§ **WHAT THE TASK ASKS**: Only the pictures are to be left out; write out the rest of the data exactly.

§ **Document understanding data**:
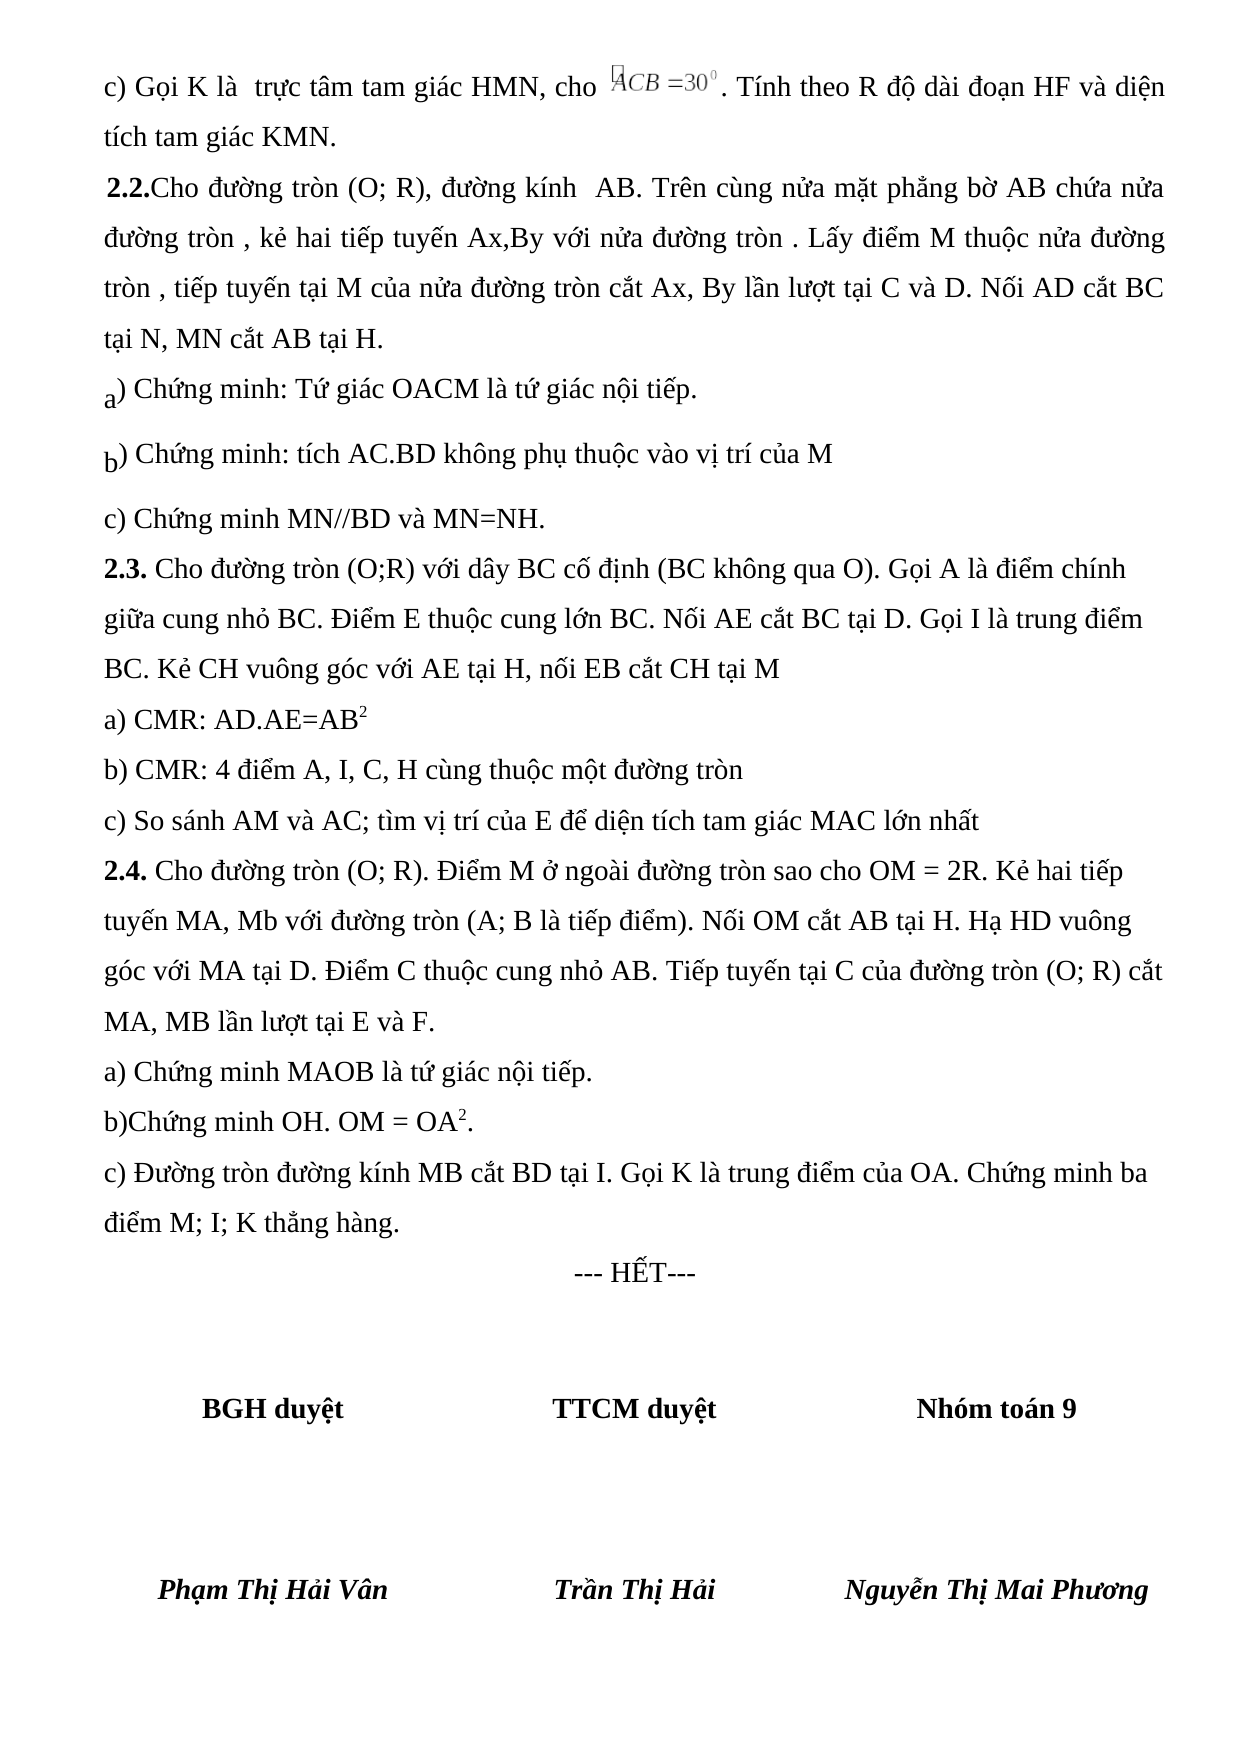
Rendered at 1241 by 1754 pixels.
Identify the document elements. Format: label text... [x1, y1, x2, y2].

text c) Chứng minh MN//BD và MN=NH. [103, 501, 1166, 534]
text --- HẾT--- [103, 1255, 1166, 1289]
text 2.4. Cho đường tròn (O; R). Điểm M ở ngoài đường tròn sao cho OM = 2R. Kẻ hai tiếp tuyến MA, Mb với đường tròn (A; B là tiếp điểm). Nối OM cắt AB tại H. Hạ HD vuông góc với MA tại D. Điểm C thuộc cung nhỏ AB. Tiếp tuyến tại C của đường tròn (O; R) cắt MA, MB lần lượt tại E và F. [103, 853, 1166, 1037]
text c) Gọi K là trực tâm tam giác HMN, cho . Tính theo R độ dài đoạn HF và diện tích tam giác KMN. [103, 59, 1166, 153]
text a) CMR: AD.AE=AB2 [103, 702, 1166, 736]
text b) Chứng minh: tích AC.BD không phụ thuộc vào vị trí của M [103, 436, 1166, 479]
text a) Chứng minh MAOB là tứ giác nội tiếp. [103, 1054, 1166, 1088]
text c) So sánh AM và AC; tìm vị trí của E để diện tích tam giác MAC lớn nhất [103, 803, 1166, 836]
text b)Chứng minh OH. OM = OA2. [103, 1104, 1166, 1138]
table_header Nhóm toán 9 Nguyễn Thị Mai Phương [815, 1391, 1178, 1617]
table_header TTCM duyệt Trần Thị Hải [453, 1391, 815, 1617]
text 2.2.Cho đường tròn (O; R), đường kính AB. Trên cùng nửa mặt phẳng bờ AB chứa nửa đường tròn , kẻ hai tiếp tuyến Ax,By với nửa đường tròn . Lấy điểm M thuộc nửa đường tròn , tiếp tuyến tại M của nửa đường tròn cắt Ax, By lần lượt tại C và D. Nối AD cắt BC tại N, MN cắt AB tại H. [103, 170, 1166, 354]
text 2.3. Cho đường tròn (O;R) với dây BC cố định (BC không qua O). Gọi A là điểm chính giữa cung nhỏ BC. Điểm E thuộc cung lớn BC. Nối AE cắt BC tại D. Gọi I là trung điểm BC. Kẻ CH vuông góc với AE tại H, nối EB cắt CH tại M [103, 551, 1166, 685]
text c) Đường tròn đường kính MB cắt BD tại I. Gọi K là trung điểm của OA. Chứng minh ba điểm M; I; K thẳng hàng. [103, 1155, 1166, 1239]
text a) Chứng minh: Tứ giác OACM là tứ giác nội tiếp. [103, 371, 1166, 414]
table_header BGH duyệt Phạm Thị Hải Vân [92, 1391, 453, 1617]
text b) CMR: 4 điểm A, I, C, H cùng thuộc một đường tròn [103, 752, 1166, 786]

§ **WRITTEN REPLY**:
Rendered at 1241 by 1754 pixels.
Identify the document elements. Format: label text... [x1, y1, x2, y2].

text c) Chứng minh MN//BD và MN=NH. [103, 501, 1166, 534]
text --- HẾT--- [103, 1255, 1166, 1289]
text 2.4. Cho đường tròn (O; R). Điểm M ở ngoài đường tròn sao cho OM = 2R. Kẻ hai tiếp tuyến MA, Mb với đường tròn (A; B là tiếp điểm). Nối OM cắt AB tại H. Hạ HD vuông góc với MA tại D. Điểm C thuộc cung nhỏ AB. Tiếp tuyến tại C của đường tròn (O; R) cắt MA, MB lần lượt tại E và F. [103, 853, 1166, 1037]
text c) Gọi K là trực tâm tam giác HMN, cho . Tính theo R độ dài đoạn HF và diện tích tam giác KMN. [103, 59, 1166, 153]
text a) CMR: AD.AE=AB2 [103, 702, 1166, 736]
text b) Chứng minh: tích AC.BD không phụ thuộc vào vị trí của M [103, 436, 1166, 479]
text a) Chứng minh MAOB là tứ giác nội tiếp. [103, 1054, 1166, 1088]
text c) So sánh AM và AC; tìm vị trí của E để diện tích tam giác MAC lớn nhất [103, 803, 1166, 836]
text b)Chứng minh OH. OM = OA2. [103, 1104, 1166, 1138]
table_header Nhóm toán 9 Nguyễn Thị Mai Phương [815, 1391, 1178, 1617]
table_header TTCM duyệt Trần Thị Hải [453, 1391, 815, 1617]
text 2.2.Cho đường tròn (O; R), đường kính AB. Trên cùng nửa mặt phẳng bờ AB chứa nửa đường tròn , kẻ hai tiếp tuyến Ax,By với nửa đường tròn . Lấy điểm M thuộc nửa đường tròn , tiếp tuyến tại M của nửa đường tròn cắt Ax, By lần lượt tại C và D. Nối AD cắt BC tại N, MN cắt AB tại H. [103, 170, 1166, 354]
text 2.3. Cho đường tròn (O;R) với dây BC cố định (BC không qua O). Gọi A là điểm chính giữa cung nhỏ BC. Điểm E thuộc cung lớn BC. Nối AE cắt BC tại D. Gọi I là trung điểm BC. Kẻ CH vuông góc với AE tại H, nối EB cắt CH tại M [103, 551, 1166, 685]
text c) Đường tròn đường kính MB cắt BD tại I. Gọi K là trung điểm của OA. Chứng minh ba điểm M; I; K thẳng hàng. [103, 1155, 1166, 1239]
text a) Chứng minh: Tứ giác OACM là tứ giác nội tiếp. [103, 371, 1166, 414]
table_header BGH duyệt Phạm Thị Hải Vân [92, 1391, 453, 1617]
text b) CMR: 4 điểm A, I, C, H cùng thuộc một đường tròn [103, 752, 1166, 786]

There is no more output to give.